Hi all, I am volunteering as a mentor for flashrom this year. I'm happy to mentor a variety of projects, this is just another suggestion. Some of the groundwork exists already, but AFAIK flashing with a host-connected microcontroller involved is still rather painful.
Anyway, here's a draft proposal.
*Abstract* The goal of this project is to help Flashrom prepare for future generations by re-thinking the notion of an "internal" programmer to elegantly incorporate product-specific procedures for coordinating the interactions between the host (where flashrom is run) and various microcontrollers in the system.
*Requirements* Student should have some experience using flashrom, familiarity with the codebase and in particular the "internal" programmer codepath. The student will must be comfortable re-factoring flashrom code. The student does not need datasheet-level knowledge of any particular chip (all that exists in code already), but must have some idea of how firmware ROMs are used in a modern x86 system so that a proper abstraction model can be implemented.
*Background* When Flashrom was started long ago, the "internal" programmer was much simpler. Most mainboards had exactly one master (the chipset or "southbridge") and one target (NOR flash memory connected via LPC/FWH or SPI bus). In general, desktop and servers machine only had one master interfacing with the flash memory chip so the programming model was simple as there were no possible access conflicts. About the only thing needed was to ensure GPIOs for write-protection and memory ranges were set properly.
However, laptops broke this model by incorporating an additional microcontroller, commonly known as the "embedded controller" or EC, which often share the same flash memory. Flashrom has always had difficulties with laptops, going so far as to force the user to use the option "force_I_want_a_brick". Modern desktop and server chipsets have begun incorporating yet another microcontroller (AMD IMC and Intel ME) and now Flashrom is suffering similar difficulties on desktops and servers which it has historically been reliable on.
*Details* Laptops broke the simple model due to the presence of secondary microcontrollers ("embedded controllers" or ECs for short). These are low-power SoCs which are often used for tasks such as power management, keyboard scanning, reading sensors, etc. and are usually conntected via LPC to the host chipset. They source power from the battery and run independently and constantly thus allowing laptops to respond to events such as keypress (e.g. power button on keyboard matrix rather than GPIO), lid open/close, etc. while the host is off or suspended. EC firmware is generally written for a particular mainboard or family of mainboards. There is generally no single firmware update procedure for a particular EC. So even if two different laptops use the same EC, the update procedure is likely to be different.

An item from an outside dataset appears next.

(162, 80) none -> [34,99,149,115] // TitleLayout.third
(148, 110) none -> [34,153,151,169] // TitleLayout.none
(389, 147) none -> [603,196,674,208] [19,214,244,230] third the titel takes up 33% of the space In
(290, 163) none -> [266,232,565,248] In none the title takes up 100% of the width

ECs may require frequent access to the ROM under normal operation due to loading code and data (many ECs have only hundreds of bytes of internal RAM). Additionally, they typically respond to several interrupt sources. In order to update the firmware of an EC we must make the EC enter an update mode to disable interrupts suspend normal operation (to avoid spurious access to the ROM). The firmware code for ECs is generally closed, though some vendors have made update procedures public.
To make matters more complicated, modern x86 chipsets often include yet another microcontroller such as Intel's Management Engine (ME) or AMD's Integrated Microcontroller (IMC). Similar to ECs, these are low-power microcontrollers which may run persistently and share the firmware ROM with the host chipset, thereby adding another master flashrom must coordinate with.
One added complexity brought about by Intel MEs is that certain regions of the firmware ROM may be protected from reads and/or writes from the host. Flashrom has always assumed that it can access the entire ROM which is no longer true on modern Intel systems. Mainboard-specific policy must be set so that Flashrom can alter or disable the protection (if ME update is required), ignore the ME region (if ME update can be ignored), or simply refuse to update at all (likely the default behavior).
*Milestones*
- Refactor internal programmer codepath so that mainboard-specific policies and procedures may override default behavior. This may improve upon the existing board_enable functionality, but will take a more proactive role in the read/write procedures rather than being only for enable/disable routines. This will handle things such as: - Microcontroller discovery (since EC/SuperIO IDs can conflict) - Abstraction of low-level interfaces (e.g. IO ranges used for communication) - Mainboard-specific protocol handling (ie special read/write routines for ECs) - Decisions such as what to do in case of a potentially non-fatal error (ME read/write access denied) - etc. - Incorporate EC code from ChromiumOS branch. Code will be tested on "known-working" production systems. - Improve the "-p internal" syntax so that internal targets can be specified by device class instead of bus, e.g. "-p internal:ec", "-p internal:host", "-p internal:imc", etc.